• Trecho selecionado:
◇ ◇ ◇ ◇ ◇

É que dar de cara com a questão da preservação da privacidade na internet, direito assegurado pelo MCI, me traz velhas desconfianças. A de que, por exemplo, é preciso muito mais que leis para garantir a proteção dos dados do usuário. A começar pelo fato de que não existe uma educação do usuário para a preservação da sua própria intimidade na rede. Uma boa parte dos conectados às redes digitais levam sua vida como ela é para seus “amigos” virtuais. Dizem onde estão, o que fazem, com quem fazem, mostrando que a preservação da intimidade também é uma questão de cultura e educação digital. Por outro lado, é preciso ter em mente que a questão aqui também é sobre a preservação da privacidade do outro. Aí toda a lei ainda é pouca, ainda que a distância do que está escrito para a prática seja grande.


O mesmo penso sobre a questão da neutralidade de rede. Este outro tema abordado pelo MCI, me faz pensar que, por mais que existam leis que reprimam formas de discriminação ou favorecimento motivado por critérios “políticos, comerciais, religiosos, culturais ou outra forma de discriminação ou favorecimento”, sempre haverá uma forma de diferenciar os usuários da rede em categorias nas quais são privilegiados os mais abastados. Todavia, também penso que a inciativa é válida para acabar com os abusos que as prestadoras de serviço cometem em larga escala, mas, fato é que essa neutralidade (pelo menos em seu grau absoluto) é utopia.

Por fim, a inimputabilidade da rede no MCI prevê que aqueles que utilizam e prestam serviços na internet tenham deveres bem estabelecidos, responsabilizando civilmente aqueles que de fato cometeram atos ilícitos, e não terceiros. Bom mesmo seria se isso acontecesse fora das redes, mais especificamente no Senado, nos tribunais, delegacias... Bom seria se houvessem mais marcos na história do nosso país.

Tudo isso não quer dizer que eu não seja a favor do MCI (Contraditório ? Nem um pouco). Acho sim que todas essas iniciativas devem ir adiante, só acredito que as questões levantadas aqui, todas elas, devem ser observadas com acuro, com uma boa dose de pensamento crítico e um olhar holístico para a questão do uso da internet no nosso país. E que venham mais marcos civis. É tudo o que eu espero.


segunda-feira, 20 de janeiro de 2014

Quanto vale, ou a inclusão digital é por quilo?

Quando penso em inclusão digital lembro-me do filme “Quanto vale ou é por quilo?”, do diretor Sérgio Bianchi. Especificamente na cena em que o prefeito inaugura um infocentro com computadores superfaturados. Assim que os laços da inauguração são cortados, as crianças da periferia invadem o local colocando abaixo os PCs em uma cena marcada pelo alto teor de ironia.

 Ao que tudo indica, a atitude dos meninos foi sintomática. A dita “inclusão digital” que acobertava uma ilegalidade era rejeitada pelos meninos tachados de mal educados. A cena gerou em mim um incômodo, o mesmo que hoje a expressão inclusão digital provoca, pelo menos depois de ler os textos de Maria Helena Bonilla “Inclusão digital: ambiguidades em curso” e “Políticas públicas para inclusão digital nas escolas”.

◇ ◇ ◇ ◇ ◇

• Segmento de dados:
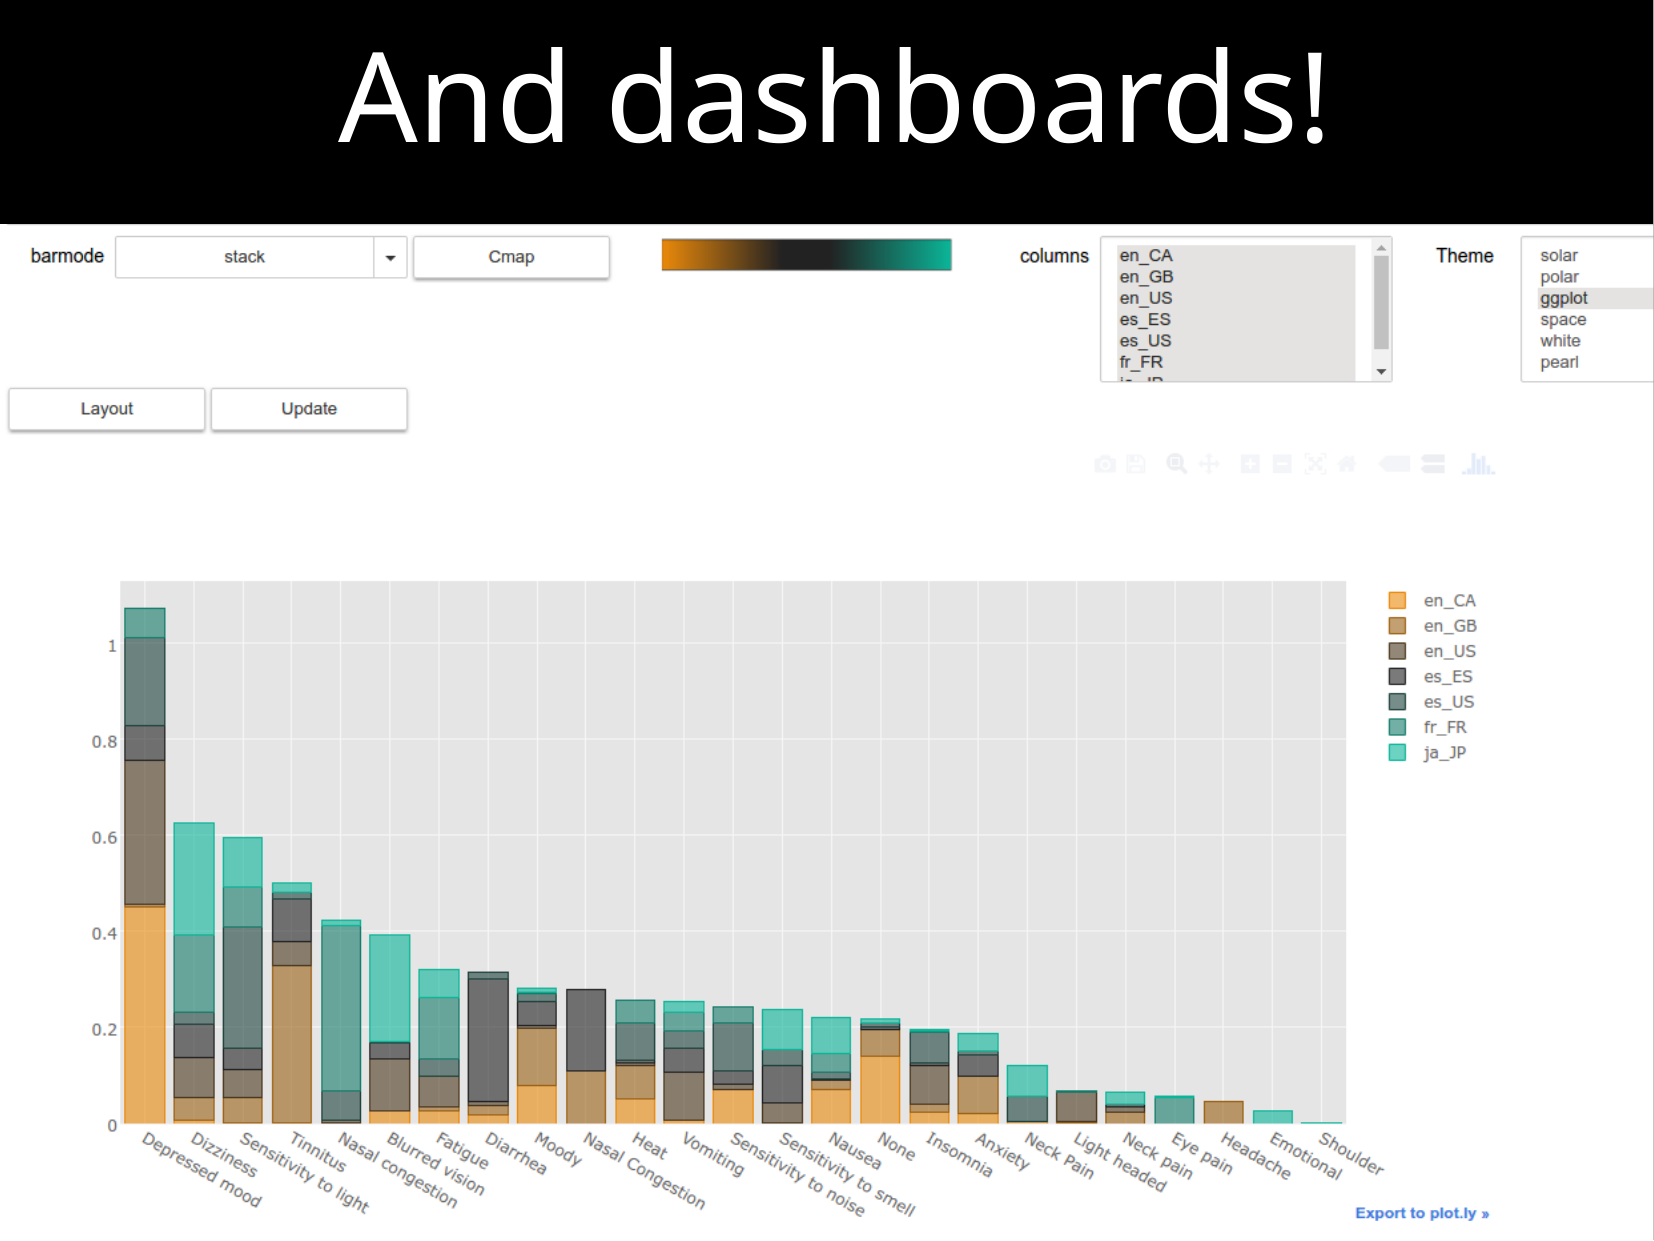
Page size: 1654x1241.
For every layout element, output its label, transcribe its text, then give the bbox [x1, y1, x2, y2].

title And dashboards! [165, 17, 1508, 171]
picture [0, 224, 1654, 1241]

◇ ◇ ◇ ◇ ◇

• Conjunto de tarefas:
a - Responda a estas perguntas com base no trecho selecionado:
(i) Que direito assegurado pelo MCI é mencionado na primeira frase?
(ii) Quem dirigiu o filme "Quanto vale ou é por quilo?"?
(iii) Como são descritos os computadores do infocentro que o prefeito inaugura no filme?
b - Reescreva todo o trecho selecionado desde "Quanto vale, ou" até "teor de ironia.", substituindo "infocentro" por "telecentro".
A listagem não tem nenhuma função nesta atividade.

• Lista de respostas:
a -
(i) A preservação da privacidade na internet.
(ii) Sérgio Bianchi.
(iii) Como superfaturados.

b -
Quanto vale, ou a inclusão digital é por quilo?

Quando penso em inclusão digital lembro-me do filme “Quanto vale ou é por quilo?”, do diretor Sérgio Bianchi. Especificamente na cena em que o prefeito inaugura um telecentro com computadores superfaturados. Assim que os laços da inauguração são cortados, as crianças da periferia invadem o local colocando abaixo os PCs em uma cena marcada pelo alto teor de ironia.